Monster trash, monster smash

The release posters for Cloverfield show a headless Statue of Liberty set against the backdrop of an actively smoking Manhattan skyline, which is in the process of darkening. Also, there’s an ominous trail through the water that leads into the city. Did I mention the Statue of Liberty has lost her fucking head?

The release posters for Cloverfield show a headless Statue of Liberty set against the backdrop of an actively smoking Manhattan skyline, which is in the process of darkening. Also, there’s an ominous trail through the water that leads into the city. Did I mention the Statue of Liberty has lost her fucking head?

With such, er, melodramatic promotional material, you’d expect the plot to be something similarly sensational, and you’d be right. A bunch of Manhattan-ites are celebrating at a going-away party when a skyscraper-sized monster randomly comes out of the sea and starts to seriously fuck up New York’s shit. As they make their getaway, the going-away boy gets a call from the love of his life who’s stuck in her apartment 70 blocks uptown, and the four of them valiantly set off through the battle zone on a rescue mission, braving crumbling buildings and mini-monsters on the way.

Weird thing is, Cloverfield is much less sensational in the theater than it is on paper. The main reason for this is also the flick’s most distinctive feature: It’s shot entirely in a “mock handheld” format. We see almost everything from the viewpoint of Hud, one of the protagonists who is ineptly filming the party when the monster hits, and brazenly keeps the camera running throughout the drama. The movie’s production values zealously stick to this concept.

While this makes the movie interesting to watch in a lot of ways, it’s also done in a fashion that dulls the excitement a little bit. No-name actors, the absence of music, and stripped-down dialogue lacking any flash or stylization work against any sense of fright or intensity. This kind of filming sensibility worked wonders in United 93, and for a very obvious reason: The subject matter was deadly serious and deadly real. Cloverfield is about a giant sea creature destroying New York. As such, emotional scenes fall flat and intense scenes feel strangely detached. It doesn’t help that the characters are mostly depicted as your average Jane’s and Joe’s, with nothing really interesting or notable about them.

The PG-13 rating stunts the film’s intensity as well, with moderated bursts of profanity and violence that end up reminding us that in a real situation, there’d be a lot more there that we’re not seeing.

However, Cloverfield is no dud of a movie: it works at the same time that it doesn’t. There’s an attention to detail here made possible only through its format, like deserted dinner plates from sidewalk cafes that make it into a third of the screen for a split-second shot, or snatches of bystanders pulling out their camera phones for pictures as their first reaction to seeing the severed head of the Statue of Liberty. The treatment that director Mike Reeves (of Felicity fame) gives us of an abandoned and violent New York is undeniably enjoyable to look at.

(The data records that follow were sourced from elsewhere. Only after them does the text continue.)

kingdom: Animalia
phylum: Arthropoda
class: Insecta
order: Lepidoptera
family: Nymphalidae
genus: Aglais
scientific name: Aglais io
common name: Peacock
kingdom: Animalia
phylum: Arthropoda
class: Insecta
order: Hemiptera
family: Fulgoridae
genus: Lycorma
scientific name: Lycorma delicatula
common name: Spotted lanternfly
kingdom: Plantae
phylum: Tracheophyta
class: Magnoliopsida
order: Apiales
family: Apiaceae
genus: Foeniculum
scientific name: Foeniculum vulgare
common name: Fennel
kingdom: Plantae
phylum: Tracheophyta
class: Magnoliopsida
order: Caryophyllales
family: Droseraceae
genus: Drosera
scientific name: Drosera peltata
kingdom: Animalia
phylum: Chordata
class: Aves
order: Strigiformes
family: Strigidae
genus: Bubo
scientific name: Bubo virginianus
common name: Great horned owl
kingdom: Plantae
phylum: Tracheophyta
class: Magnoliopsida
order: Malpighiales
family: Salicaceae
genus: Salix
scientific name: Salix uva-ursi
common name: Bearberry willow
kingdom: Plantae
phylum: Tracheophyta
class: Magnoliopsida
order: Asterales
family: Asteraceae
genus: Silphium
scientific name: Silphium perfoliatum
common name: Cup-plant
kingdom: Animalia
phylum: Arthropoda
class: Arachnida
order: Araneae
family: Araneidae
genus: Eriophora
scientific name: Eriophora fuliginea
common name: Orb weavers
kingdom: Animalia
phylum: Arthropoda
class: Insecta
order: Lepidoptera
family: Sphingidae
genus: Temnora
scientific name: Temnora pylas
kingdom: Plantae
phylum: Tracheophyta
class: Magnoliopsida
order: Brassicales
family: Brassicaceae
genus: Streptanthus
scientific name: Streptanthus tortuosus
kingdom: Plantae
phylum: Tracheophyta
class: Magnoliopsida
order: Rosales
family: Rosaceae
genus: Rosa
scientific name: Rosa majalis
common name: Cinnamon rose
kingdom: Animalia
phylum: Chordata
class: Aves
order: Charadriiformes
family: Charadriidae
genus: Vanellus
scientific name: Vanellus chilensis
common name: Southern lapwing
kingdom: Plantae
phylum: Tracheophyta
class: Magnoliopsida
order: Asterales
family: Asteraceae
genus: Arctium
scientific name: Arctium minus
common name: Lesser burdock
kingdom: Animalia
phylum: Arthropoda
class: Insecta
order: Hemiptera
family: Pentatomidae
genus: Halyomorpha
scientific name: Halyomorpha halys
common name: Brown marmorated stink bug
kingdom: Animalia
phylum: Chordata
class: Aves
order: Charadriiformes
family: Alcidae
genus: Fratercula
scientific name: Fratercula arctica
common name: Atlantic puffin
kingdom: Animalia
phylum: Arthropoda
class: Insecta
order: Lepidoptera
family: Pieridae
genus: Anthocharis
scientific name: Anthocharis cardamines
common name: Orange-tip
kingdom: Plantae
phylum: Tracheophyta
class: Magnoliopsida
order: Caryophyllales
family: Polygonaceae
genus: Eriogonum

The main redeeming factor for Cloverfield is Hud, the faithful cameraman with a lack of wit and incessant yap, and the only character I found myself ever caring about. Late in the movie, the rescuers are attempting to climb over to the top of a building that has smashed into the side of another. Before he starts climbing, Hud turns the camera onto himself for a brief second and says with a straight face, “My name is Hudson Platt. If this is the last thing you see, then…uh…I died.”

In an earlier scene, while one of the characters is fiercely studying a subway map, Hud sidles over and says, in all earnest, “Uh, Rob, I really don’t think the trains are running, man…” The format of the movie strips his dialogue of any campiness or black humor that would be unbearably present in more conventional films, and instead offers something more unsettling and real.

Cloverfield‘s fascinating in that it doesn’t really fulfill the demands of its story, but is entertaining nonetheless. I’m not sure I’d see it again, but at 90 minutes long, there are sure as hell a lot of worse ways to spend an evening.